(Exercise objective):
Copy out the data below as written; omit any images.

(Data excerpts):
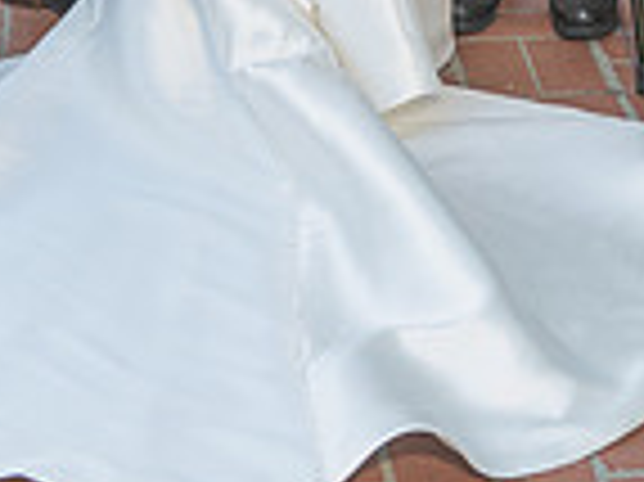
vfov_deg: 10.7
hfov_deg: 15.4
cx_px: 532
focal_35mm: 127
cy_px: -468
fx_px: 2361
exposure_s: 1/250
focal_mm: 28
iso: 100
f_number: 4
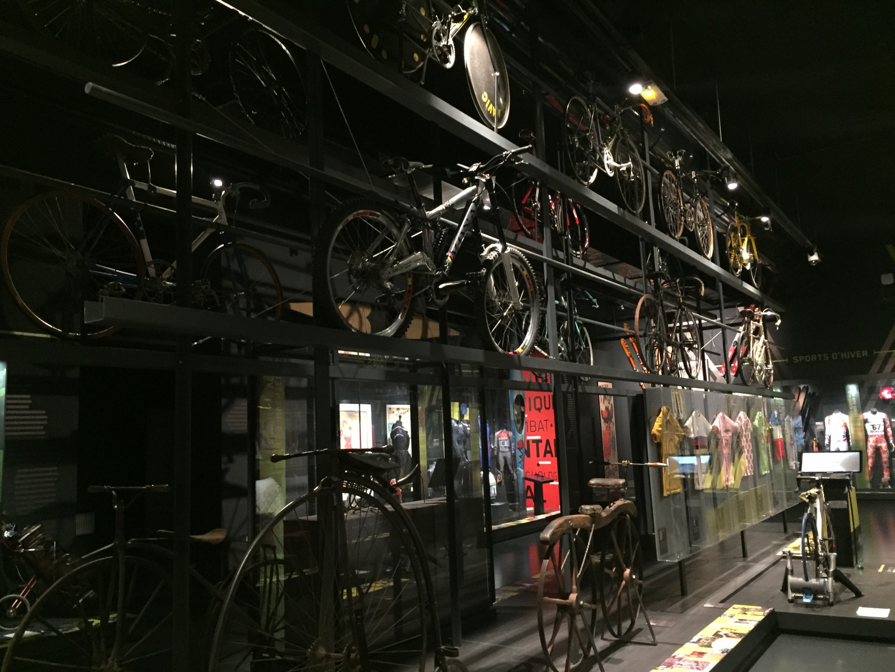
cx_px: 448
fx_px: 750
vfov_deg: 48.2
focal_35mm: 29
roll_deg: +2.2
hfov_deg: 61.7
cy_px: 336
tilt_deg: +8.7
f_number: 2.2
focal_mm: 4.15
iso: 250
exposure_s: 1/17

(Your solution):
vfov_deg: 10.7
hfov_deg: 15.4
cx_px: 532
focal_35mm: 127
cy_px: -468
fx_px: 2361
exposure_s: 1/250
focal_mm: 28
iso: 100
f_number: 4
cx_px: 448
fx_px: 750
vfov_deg: 48.2
focal_35mm: 29
roll_deg: +2.2
hfov_deg: 61.7
cy_px: 336
tilt_deg: +8.7
f_number: 2.2
focal_mm: 4.15
iso: 250
exposure_s: 1/17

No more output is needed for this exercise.